As distribuições secundárias de ações até recentemente não eram vistas com bons olhos no Brasil. A quebra deste paradigma ocorreu junto com a volta dos lançamentos de ações após a recuperação do mercado acionário brasileiro a partir de 2003. Esta retomada rompeu uma seqüência de três anos de baixas, de 2000 a 2002, durante os quais foram numerosos os fechamentos de capital e foram escassas as emissões de ações.
O significativo avanço das cotações nos anos mais recentes – motivado por um quadro econômico interno mais sólido e mais promissor e, externamente, por um cenário de farta liquidez e crescimento mundial acelerado – criou, ao reduzir drasticamente o custo de capital, uma situação muita propícia à emissão de novas ações e à distribuição secundária de ações já existentes. Os lançamentos, com isso, passaram a proliferar, aumentando as alternativas à disposição do aplicador.
Mas não foi esse o único desenvolvimento positivo trazido por esse crescimento das aberturas de capital. O maior número de empresas, de setores até então inéditos ou quase ausentes, diversificou e vem crescentemente enriquecendo a base do mercado. Os pregões são hoje muito mais representativos e refletem melhor a realidade econômica do país. As distribuições secundárias também têm permitido que fundos de “private equity” saiam de suas posições por meio da abertura do capital das empresas nas quais investiram.
Isso também é uma boa mudança, haja vista que os recursos desses fundos – aplicados em empresas nascentes e/ou com promissoras perspectivas de expansão, mas carentes de capital – são importante fator de fomento da atividade econômica. Outro aspecto relevante é que, por exigência dos investidores, tanto locais como estrangeiros, todas as distribuições públicas de ações de companhias brasileiras nos últimos anos trazem forte apelo de governança corporativa. As distribuições públicas de ações, em sua quase totalidade, têm sido feitas ao abrigo do Novo Mercado ou, pelo menos, do Nível 2 de governança da Bovespa. As poucas distribuições fora destes níveis têm sido feitas por companhias que, embora formalmente não engajadas nesses segmentos, já seguem suas exigências.
Nesse contexto, salta à vista o fato de em distribuições secundárias – cujos beneficiários finais são os acionistas vendedores, e não as empresas -, os custos da eventual abertura de capital e as despesas de estruturação e distribuição dessas operações serem, em muitos casos, contabilizados nas demonstrações financeiras das empresas. Assim, os encargos são distribuídos indistintamente entre todos os acionistas, quando apenas alguns deveriam arcar com esse ônus. Apenas os gastos incorridos na distribuição pública primária de ações deveriam figurar nas demonstrações contábeis, reduzindo os lucros à disposição dos acionistas.
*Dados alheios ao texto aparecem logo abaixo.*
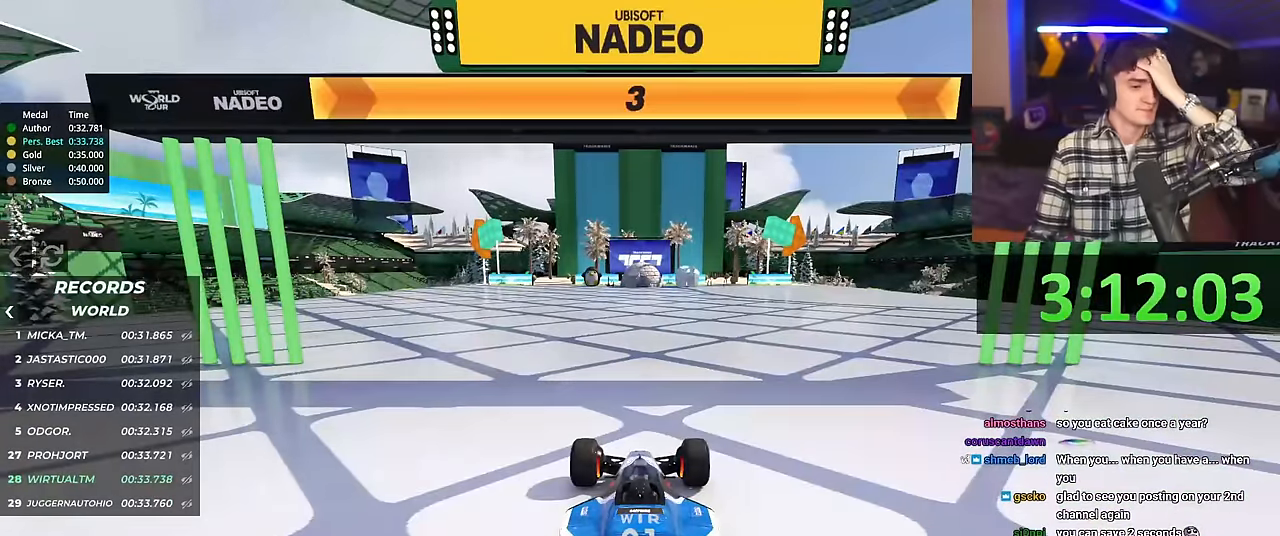
{"keys": ["up"], "events": []}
Na distribuição secundária, já que a empresa não vê a cor do dinheiro, que vai para o bolso dos acionistas vendedores, estes deveriam arcar sozinhos com os custos dessa operação. Seria possível argumentar que todos os acionistas têm benefícios com a abertura de capital e/ou com o aumento da visibilidade e da liquidez das ações. No entanto, esses desdobramentos, ainda que ocorram, não descaracterizam o fato de os acionistas vendedores serem os beneficiários diretos da distribuição secundária.
Os ativos da companhia distinguem-se claramente dos ativos dos acionistas, daí não ser legítimo debitar à companhia os gastos de uma distribuição secundária de suas ações. Claro que, como companhia aberta, a empresa passará a ter novas obrigações e respectivos custos (área de relações com investidores, publicações, reuniões para apresentação de resultados, etc.), estes, sim, devida e legitimamente lançados nos resultados.
O direito a que se arrogam em algumas distribuições secundárias os controladores ou pessoas a eles ligadas é benesse da qual estão excluídos os demais acionistas. Ou será que a generosidade seria a mesma se, em vez de integrante do grupo de controle, fosse outro acionista a cobrar da companhia os custos da venda de sua posição? Para evitar abusos e más práticas, das quais essas ocorrências são exemplo, impõe-se a necessidade de uma vigilância severa por parte de todos aqueles interessados no desenvolvimento do mercado acionário brasileiro. A boa governança corporativa não deve se limitar ao cumprimento de ritos formais, nem, muito menos, ser uma questão de ocasião, a ser aplicada apenas quando for conveniente.